1923’te imparatorluğun tarihe gömülüp Cumhuriyet’in ilanı dünyada çok büyük yankı uyandırmıştı.
Osmanlı İmparatorluğu’nun borçlarının kaderi ise Avrupa finans çevrelerinin 1923 sonrası Türkiye’deki gelişmeleri ilgiyle izlemelerini zorunlu kılmaktaydı. Ama 1924 yılında halifeliğin kaldırılması dünya Müslüman kamuoyunda hayal kırıklığı yaratacaktır. Halifeliğin lağvedilmesi Hindistan’dan Mısır’a, hatta Japonya’ya halifeliğin yeniden teşekkülü için ilginç arayışları doğuracaktır (Japon İmparatorluğu’nun halifelik kurma projesini yazmaya söz vermiştim, sözümü ileride tutacağım.)

Devrimler ve dünya

Cumhuriyetin ilanı ve 1925’ten sonra Atatürk Devrimleri olarak tanımladığımız radikal reform hareketi ile Türk Cumhuriyeti dünyanın gündemini işgal etmeye devam eder. Türkiye’nin kendi iradesi ile hızlı ve radikal bir reform programı oluşturup siyasal, kurumsal ve sosyal bünyesini dönüştürme çabası hem Avrupa hem Asya hem Afrika’dan merakla izlenir.
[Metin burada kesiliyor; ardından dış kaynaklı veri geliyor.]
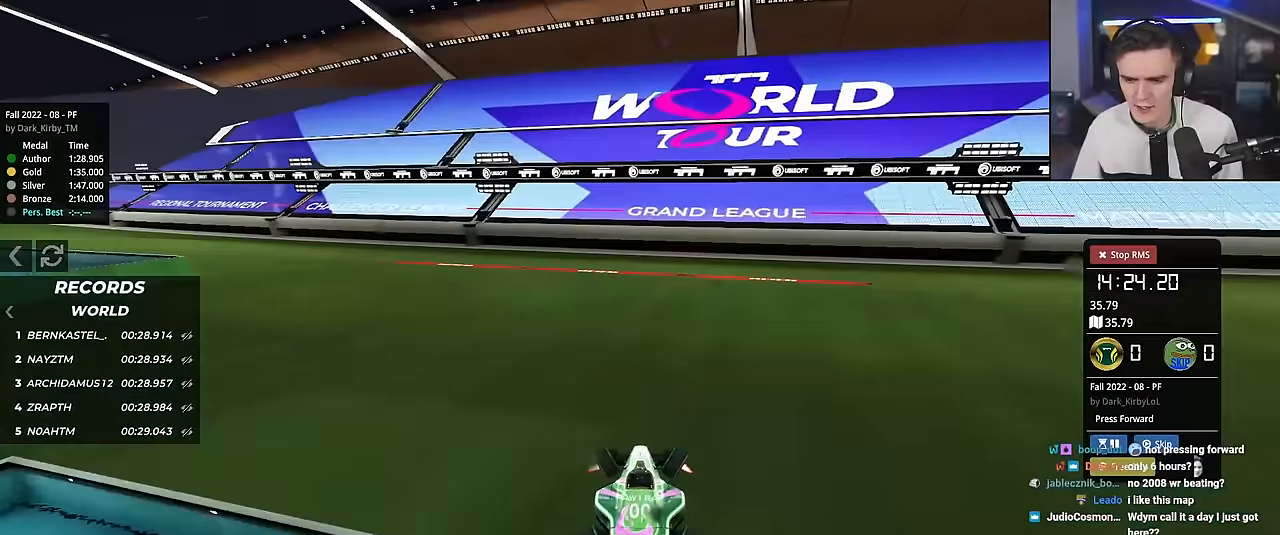
{"keys": ["down"], "events": [[17, "up", "up"], [100, "left", "down"], [150, "down", "down"], [434, "left", "up"]]}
1920’lerden itibaren Türkiye’deki radikal dönüşümün Balkanlar’dan Mısır’a, İran ve Afganistan’a kadar takip edilmek bir yana, örnek alındığını özellikle son yıllardaki çalışmalar ortaya koyuyor.

Cumhuriyet ve arkasından devam eden devrim süreci birçok ülke için bağımsızlık savaşı kadar, ulusların kendi iradeleriyle kendilerini değiştirebilme gücünün, yeteneğinin ve cesaretinin testi olarak da görülüyordu.

Bu satırlarda ifade etmeye çalıştığım Türkiye Cumhuriyeti’nin kuruluşunun ne kadar küresel bir olgu olduğunun altını çizmek aslında. Tabii ki kuruluş hikayesi bu satırların kapsamından çok daha karmaşık. Tabii ki kuruluş kendi içinde hiyerarşiler kurmuş; iyi ve kötüyü tanımlamış; zamanla oluşan tasarımına uymayanları baskılamıştır. Kuruluşun sadece siyasal değil, insanî hikayesini çalışmaya devam edeceğiz.
Ama dedim ya, vurgulamak istediğim, kuruluşun ne kadar küresel bir ân olduğudur.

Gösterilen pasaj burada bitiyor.